**Task to carry out:** Without the images, print all the entries below exactly as given.

**Provided material:**
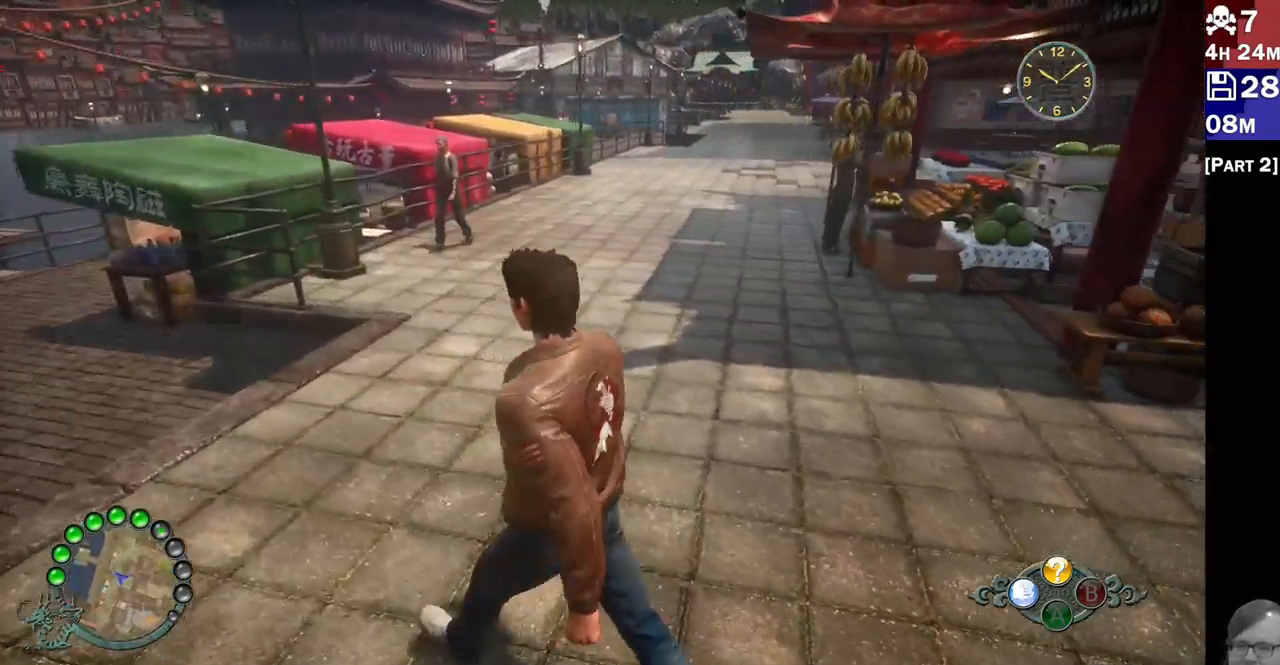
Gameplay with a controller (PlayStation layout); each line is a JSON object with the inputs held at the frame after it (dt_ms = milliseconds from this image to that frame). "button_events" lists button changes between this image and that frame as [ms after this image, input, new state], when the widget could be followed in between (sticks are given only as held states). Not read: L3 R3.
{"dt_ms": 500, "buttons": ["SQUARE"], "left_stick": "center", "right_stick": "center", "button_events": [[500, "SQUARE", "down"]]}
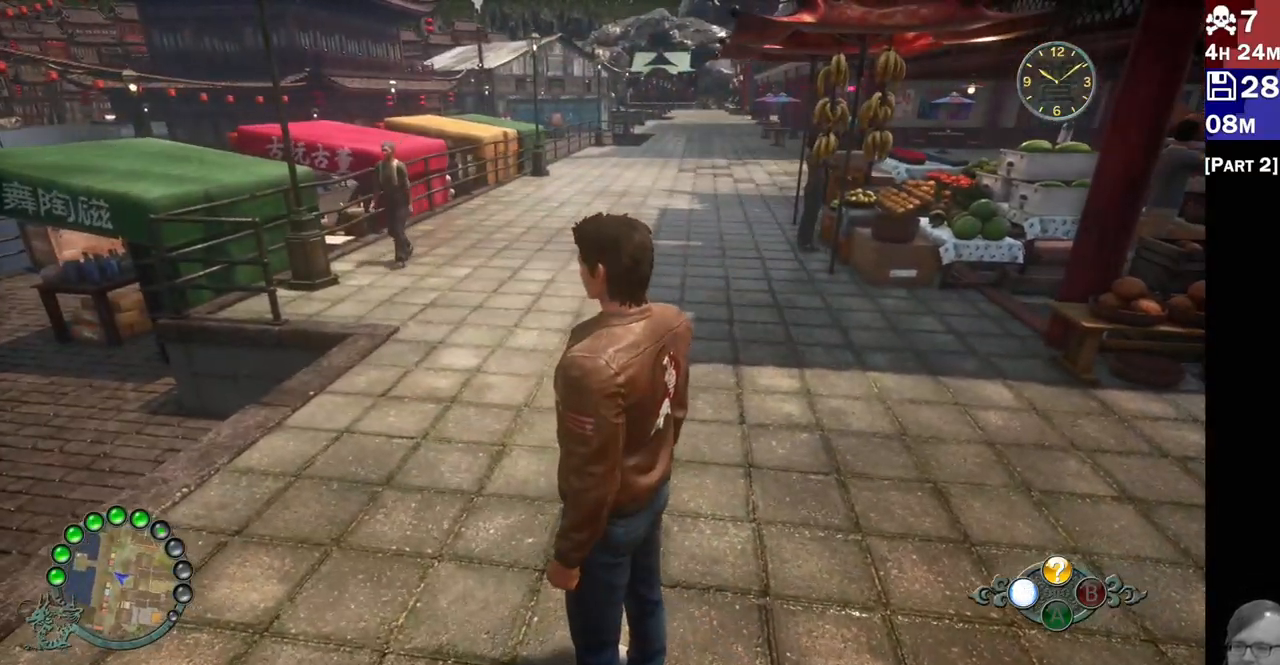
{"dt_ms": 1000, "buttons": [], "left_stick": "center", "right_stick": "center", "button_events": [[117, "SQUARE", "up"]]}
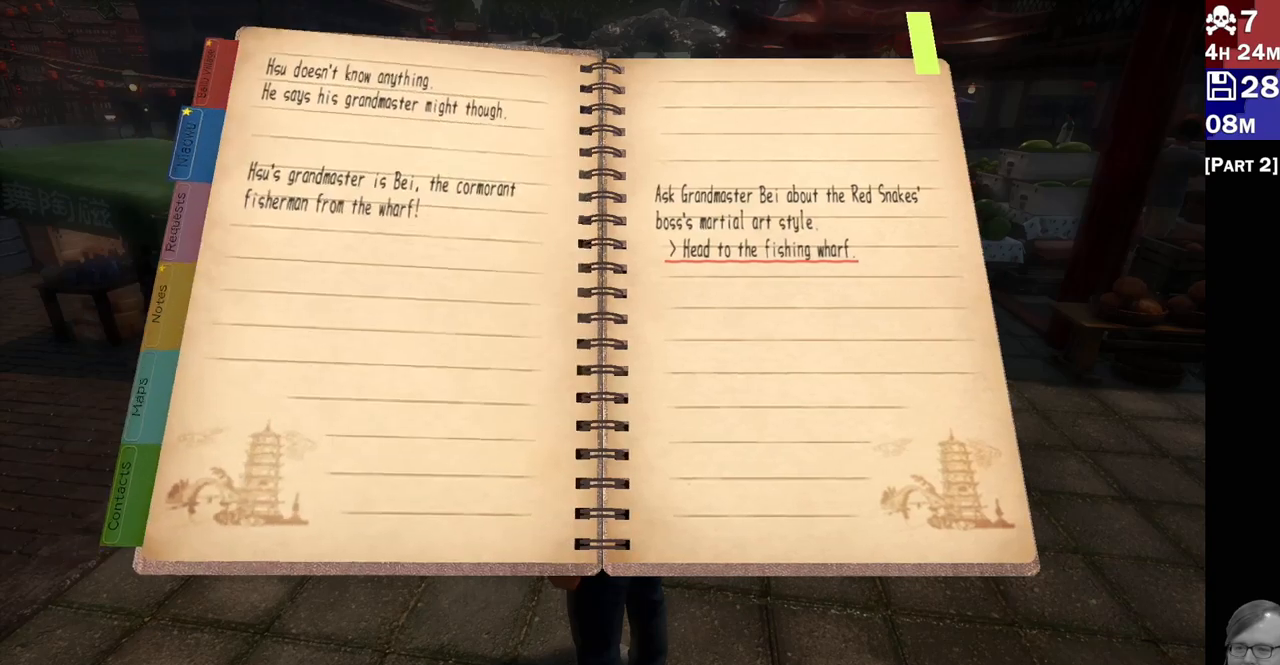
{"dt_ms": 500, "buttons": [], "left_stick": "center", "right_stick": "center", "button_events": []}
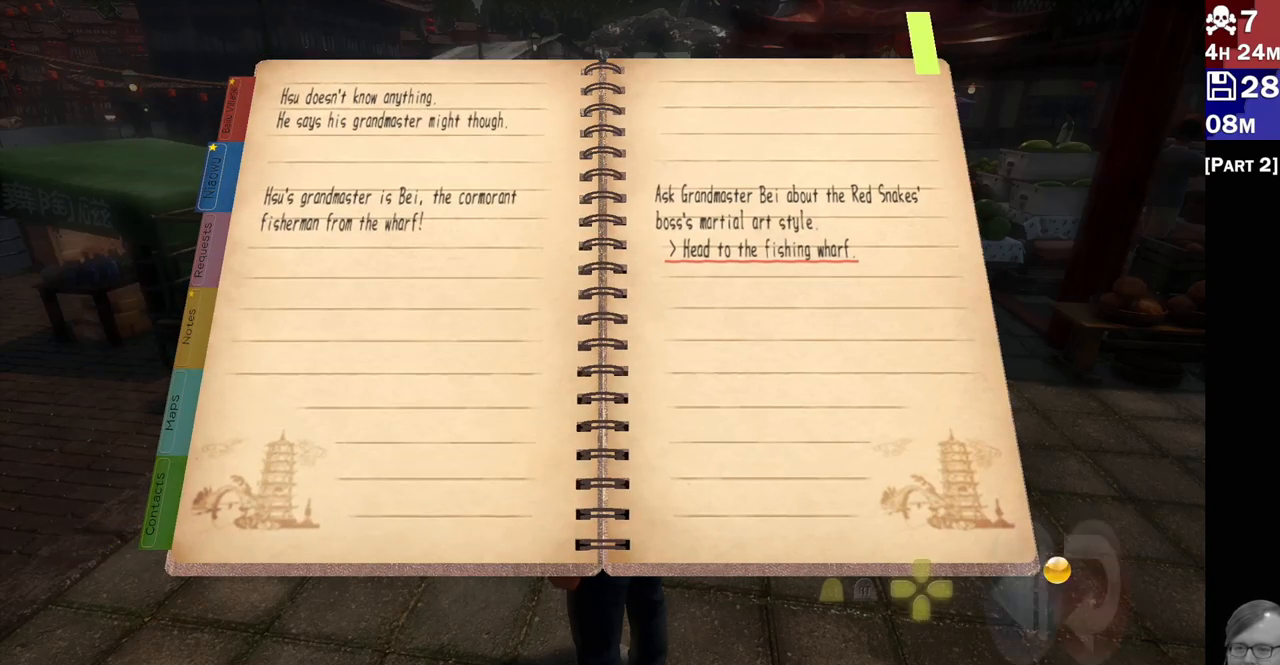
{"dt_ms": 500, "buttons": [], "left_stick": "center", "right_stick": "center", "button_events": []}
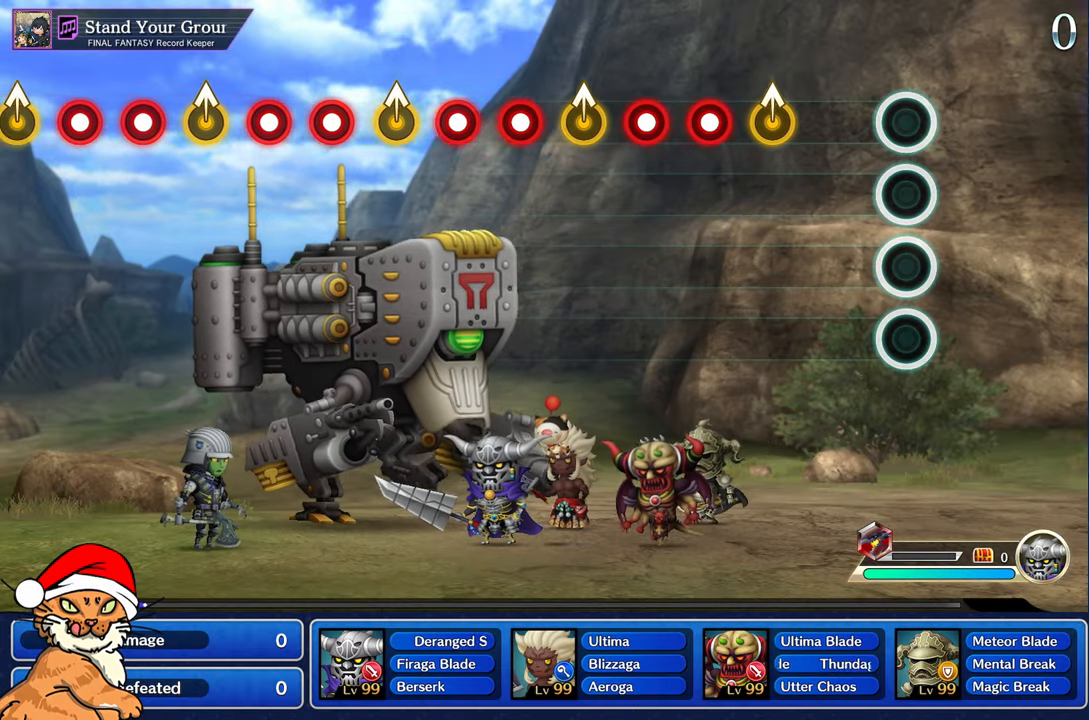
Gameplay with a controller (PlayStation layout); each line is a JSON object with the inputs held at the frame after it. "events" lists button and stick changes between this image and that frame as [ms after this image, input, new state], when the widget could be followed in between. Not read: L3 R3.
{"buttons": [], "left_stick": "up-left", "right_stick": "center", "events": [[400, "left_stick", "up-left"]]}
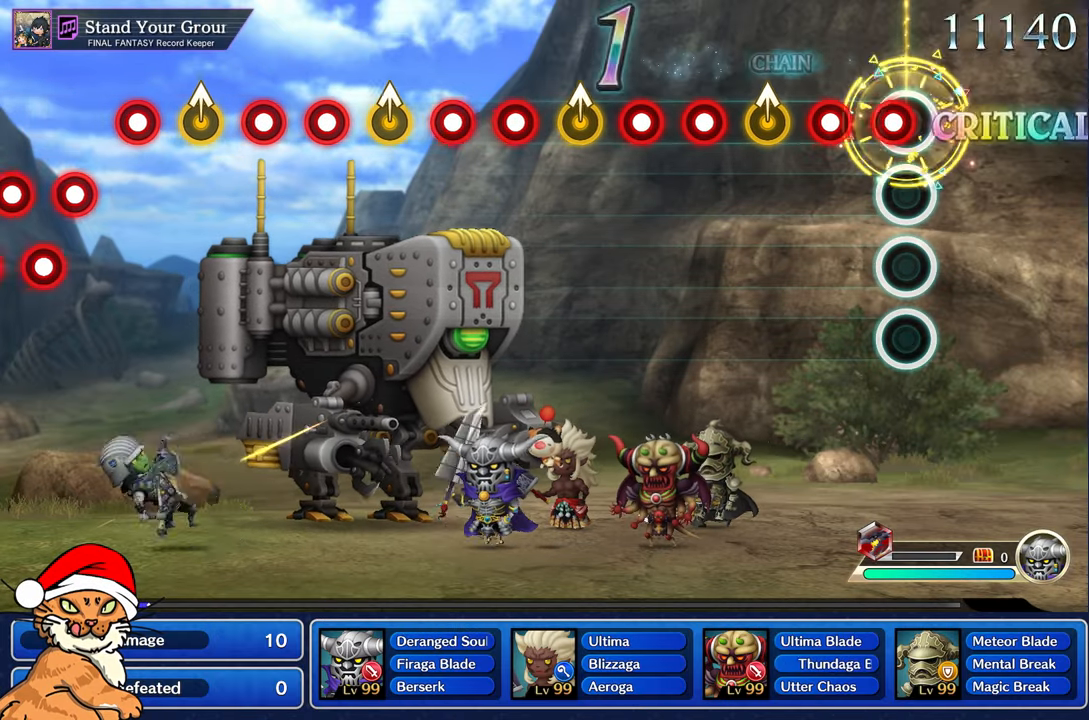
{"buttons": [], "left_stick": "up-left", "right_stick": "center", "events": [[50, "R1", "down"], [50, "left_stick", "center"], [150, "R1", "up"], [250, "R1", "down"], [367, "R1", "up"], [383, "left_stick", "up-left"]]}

**Written solution:**
Gameplay with a controller (PlayStation layout); each line is a JSON object with the inputs held at the frame after it (dt_ms = milliseconds from this image to that frame). "button_events" lists button changes between this image and that frame as [ms after this image, input, new state], when the widget could be followed in between (sticks are given only as held states). Not read: L3 R3.
{"dt_ms": 500, "buttons": ["SQUARE"], "left_stick": "center", "right_stick": "center", "button_events": [[500, "SQUARE", "down"]]}
{"dt_ms": 1000, "buttons": [], "left_stick": "center", "right_stick": "center", "button_events": [[117, "SQUARE", "up"]]}
{"dt_ms": 500, "buttons": [], "left_stick": "center", "right_stick": "center", "button_events": []}
{"dt_ms": 500, "buttons": [], "left_stick": "center", "right_stick": "center", "button_events": []}
Gameplay with a controller (PlayStation layout); each line is a JSON object with the inputs held at the frame after it. "events" lists button and stick changes between this image and that frame as [ms after this image, input, new state], when the widget could be followed in between. Not read: L3 R3.
{"buttons": [], "left_stick": "up-left", "right_stick": "center", "events": [[400, "left_stick", "up-left"]]}
{"buttons": [], "left_stick": "up-left", "right_stick": "center", "events": [[50, "R1", "down"], [50, "left_stick", "center"], [150, "R1", "up"], [250, "R1", "down"], [367, "R1", "up"], [383, "left_stick", "up-left"]]}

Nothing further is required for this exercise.